On Tue, 02 May 2017 12:03:54 +0300 Eli Zaretskii <address@hidden> wrote:

>> From: Stephen Berman <address@hidden>
>> Cc: address@hidden,  address@hidden
>> Date: Mon, 01 May 2017 17:52:31 +0200
>> 
>> > Can you show the backtrace for the invocation of comint-output-filter?
>> 
>> After `M-o' in the recipe I did `M-: (debug-on-entry
>> 'comint-output-filter) RET' (when I tried `M-x debug-on-entry RET' the string
>> "> " was then inserted into the *shell* buffer).  This showed this backtrace:
>> 
>>    Debugger entered--entering a function:
>>    * comint-output-filter(#<process shell> "> ")
>> 
>> I typed `q' then proceeded with `M-0' from the recipe, which produced
>> the same backtrace.  Why isn't the caller of comint-output-filter shown?
>
> What if you step into comint-output-filter with Edebug (as you already
> seem to have a way of doing that), then type 'd' to produce a
> backtrace?  Does that show who called comint-output-filter?
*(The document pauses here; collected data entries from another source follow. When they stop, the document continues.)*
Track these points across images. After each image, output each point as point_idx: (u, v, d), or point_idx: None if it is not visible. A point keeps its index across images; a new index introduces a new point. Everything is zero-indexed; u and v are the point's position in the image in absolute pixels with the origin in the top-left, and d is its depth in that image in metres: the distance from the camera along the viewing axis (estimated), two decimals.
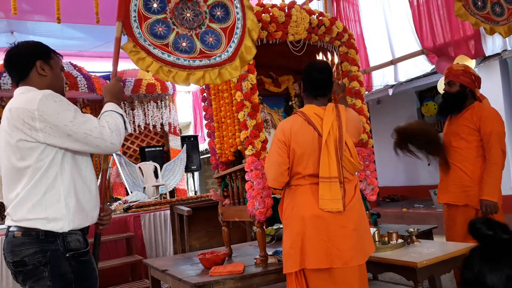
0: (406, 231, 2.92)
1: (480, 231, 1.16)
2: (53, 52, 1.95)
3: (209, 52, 2.29)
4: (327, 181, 2.14)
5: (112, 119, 1.86)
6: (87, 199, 1.84)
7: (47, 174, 1.74)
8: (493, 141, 2.89)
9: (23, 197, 1.72)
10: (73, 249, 1.76)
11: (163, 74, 2.17)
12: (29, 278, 1.72)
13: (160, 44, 2.18)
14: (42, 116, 1.70)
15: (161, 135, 7.99)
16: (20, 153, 1.73)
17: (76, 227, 1.78)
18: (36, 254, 1.69)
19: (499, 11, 3.27)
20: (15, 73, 1.89)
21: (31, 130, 1.71)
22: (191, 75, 2.23)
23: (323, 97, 2.31)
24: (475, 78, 3.07)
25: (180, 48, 2.23)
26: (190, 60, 2.23)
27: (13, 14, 3.62)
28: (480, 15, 3.23)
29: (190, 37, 2.27)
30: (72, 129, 1.73)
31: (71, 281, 1.74)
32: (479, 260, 1.14)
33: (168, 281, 2.86)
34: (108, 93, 2.03)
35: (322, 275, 2.14)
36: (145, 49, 2.14)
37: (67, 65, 6.68)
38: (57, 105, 1.74)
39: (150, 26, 2.17)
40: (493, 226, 1.16)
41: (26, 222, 1.71)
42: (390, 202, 8.58)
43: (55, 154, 1.75)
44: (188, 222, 4.43)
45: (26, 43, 1.92)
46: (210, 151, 3.38)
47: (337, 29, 3.11)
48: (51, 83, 1.89)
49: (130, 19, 2.13)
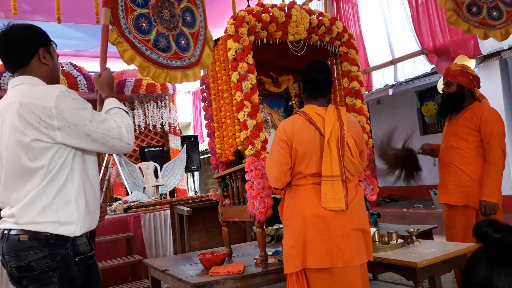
0: (406, 231, 2.92)
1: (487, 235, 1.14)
2: (51, 39, 1.83)
3: (181, 54, 2.39)
4: (330, 180, 2.15)
5: (124, 118, 1.78)
6: (93, 200, 1.76)
7: (58, 175, 1.64)
8: (493, 142, 2.88)
9: (32, 198, 1.61)
10: (82, 253, 1.68)
11: (142, 70, 2.20)
12: (35, 283, 1.62)
13: (143, 39, 2.20)
14: (60, 115, 1.60)
15: (161, 135, 8.00)
16: (33, 153, 1.61)
17: (86, 230, 1.71)
18: (45, 258, 1.60)
19: (496, 15, 3.26)
20: (14, 59, 1.73)
21: (48, 129, 1.60)
22: (167, 75, 2.31)
23: (323, 97, 2.32)
24: (473, 78, 3.07)
25: (159, 46, 2.27)
26: (168, 59, 2.30)
27: (13, 14, 3.62)
28: (474, 21, 3.22)
29: (168, 37, 2.33)
30: (91, 128, 1.64)
31: (79, 286, 1.67)
32: (485, 263, 1.13)
33: (168, 281, 2.86)
34: (105, 87, 1.94)
35: (323, 275, 2.14)
36: (129, 41, 2.14)
37: (67, 65, 6.68)
38: (75, 103, 1.64)
39: (135, 19, 2.18)
40: (500, 229, 1.14)
41: (35, 225, 1.60)
42: (390, 202, 8.58)
43: (67, 155, 1.66)
44: (188, 222, 4.43)
45: (25, 26, 1.76)
46: (210, 151, 3.37)
47: (337, 29, 3.11)
48: (50, 72, 1.78)
49: (118, 8, 2.11)
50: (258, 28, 2.79)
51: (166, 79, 2.30)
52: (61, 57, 6.91)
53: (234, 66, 2.74)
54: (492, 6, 3.25)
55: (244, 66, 2.70)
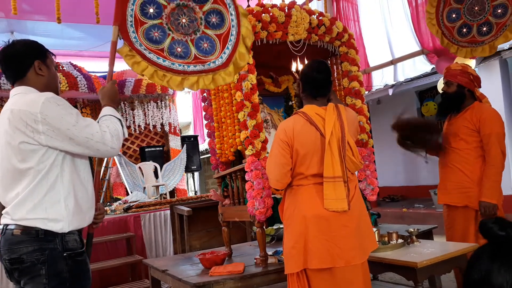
0: (406, 231, 2.92)
1: (492, 231, 1.15)
2: (48, 51, 1.97)
3: (203, 57, 2.33)
4: (331, 181, 2.14)
5: (112, 124, 1.90)
6: (84, 200, 1.87)
7: (48, 176, 1.75)
8: (493, 142, 2.88)
9: (23, 197, 1.73)
10: (70, 249, 1.78)
11: (158, 78, 2.20)
12: (25, 275, 1.74)
13: (155, 48, 2.21)
14: (45, 119, 1.72)
15: (161, 135, 7.99)
16: (22, 155, 1.74)
17: (74, 228, 1.81)
18: (35, 252, 1.72)
19: (486, 30, 3.42)
20: (12, 72, 1.89)
21: (33, 133, 1.72)
22: (185, 80, 2.27)
23: (323, 97, 2.31)
24: (474, 77, 3.07)
25: (175, 53, 2.26)
26: (184, 65, 2.27)
27: (13, 14, 3.62)
28: (463, 41, 3.49)
29: (185, 43, 2.30)
30: (74, 133, 1.75)
31: (66, 280, 1.76)
32: (488, 259, 1.13)
33: (168, 281, 2.86)
34: (105, 97, 2.06)
35: (324, 275, 2.13)
36: (140, 53, 2.17)
37: (67, 65, 6.67)
38: (60, 109, 1.76)
39: (146, 31, 2.21)
40: (505, 227, 1.15)
41: (26, 221, 1.73)
42: (390, 202, 8.59)
43: (56, 157, 1.77)
44: (188, 222, 4.43)
45: (23, 42, 1.92)
46: (210, 151, 3.37)
47: (337, 29, 3.11)
48: (47, 83, 1.91)
49: (127, 24, 2.17)
50: (258, 28, 2.79)
51: (184, 84, 2.25)
52: (61, 57, 6.94)
53: None
54: (482, 23, 3.43)
55: (244, 66, 2.70)
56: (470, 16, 3.44)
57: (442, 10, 3.54)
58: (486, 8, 3.39)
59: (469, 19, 3.44)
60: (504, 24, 3.34)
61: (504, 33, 3.35)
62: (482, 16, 3.40)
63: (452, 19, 3.52)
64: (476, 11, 3.42)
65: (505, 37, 3.35)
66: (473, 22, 3.43)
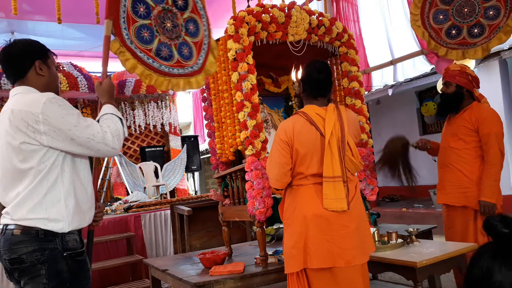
0: (405, 231, 2.93)
1: (495, 228, 1.16)
2: (49, 51, 1.96)
3: (184, 62, 2.46)
4: (331, 181, 2.15)
5: (112, 123, 1.90)
6: (84, 200, 1.87)
7: (48, 176, 1.76)
8: (492, 142, 2.89)
9: (24, 197, 1.73)
10: (70, 249, 1.78)
11: (144, 78, 2.27)
12: (25, 275, 1.74)
13: (145, 48, 2.28)
14: (46, 120, 1.72)
15: (162, 135, 8.00)
16: (23, 155, 1.74)
17: (74, 228, 1.81)
18: (35, 252, 1.72)
19: (477, 32, 3.35)
20: (12, 72, 1.89)
21: (34, 133, 1.72)
22: (169, 82, 2.37)
23: (323, 97, 2.31)
24: (472, 78, 3.07)
25: (161, 55, 2.35)
26: (169, 67, 2.37)
27: (13, 14, 3.63)
28: (453, 43, 3.42)
29: (170, 46, 2.41)
30: (75, 133, 1.76)
31: (66, 280, 1.76)
32: (490, 257, 1.14)
33: (169, 280, 2.87)
34: (105, 94, 2.06)
35: (324, 274, 2.14)
36: (131, 51, 2.22)
37: (67, 65, 6.67)
38: (61, 109, 1.76)
39: (137, 29, 2.26)
40: (509, 224, 1.15)
41: (26, 221, 1.73)
42: (390, 202, 8.59)
43: (56, 157, 1.77)
44: (188, 222, 4.43)
45: (24, 41, 1.91)
46: (210, 151, 3.38)
47: (337, 30, 3.12)
48: (48, 83, 1.91)
49: (120, 19, 2.20)
50: (258, 29, 2.80)
51: (168, 86, 2.37)
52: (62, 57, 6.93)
53: (234, 66, 2.75)
54: (473, 24, 3.36)
55: (244, 66, 2.71)
56: (460, 18, 3.38)
57: (428, 11, 3.48)
58: (476, 10, 3.33)
59: (458, 20, 3.38)
60: (497, 26, 3.28)
61: (497, 35, 3.29)
62: (472, 18, 3.34)
63: (440, 21, 3.45)
64: (466, 12, 3.36)
65: (498, 39, 3.29)
66: (463, 24, 3.37)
Unfortunately not.  FTR: I instrumented comint-output-filter for Edebug
and started the recipe.  On entering `ksh RET' at the shell prompt,
Edebug took control and I typed `d' and got this backtrace:

  comint-output-filter(#<process shell> "address@hidden:/home/steve> ")

I typed `q' and continued with the recipe, and at `C-x 0' (M-o and M-0
above were typos) Edebug again took over, and `d' produced this
backtrace:

  comint-output-filter(#<process shell> "> ")

> It could be that it is called by the process-filter mechanism, which
> is in C.  But what we want to know is where does the 2nd arg of
> comint-output-filter comes from, and why.

If you can advise me what to try in gdb, I can do that.  I did try
setting a breakpoint at Fprocess_filter but subsequently typing `C-x 0'
did not stop execution (but did result in "> " getting inserted).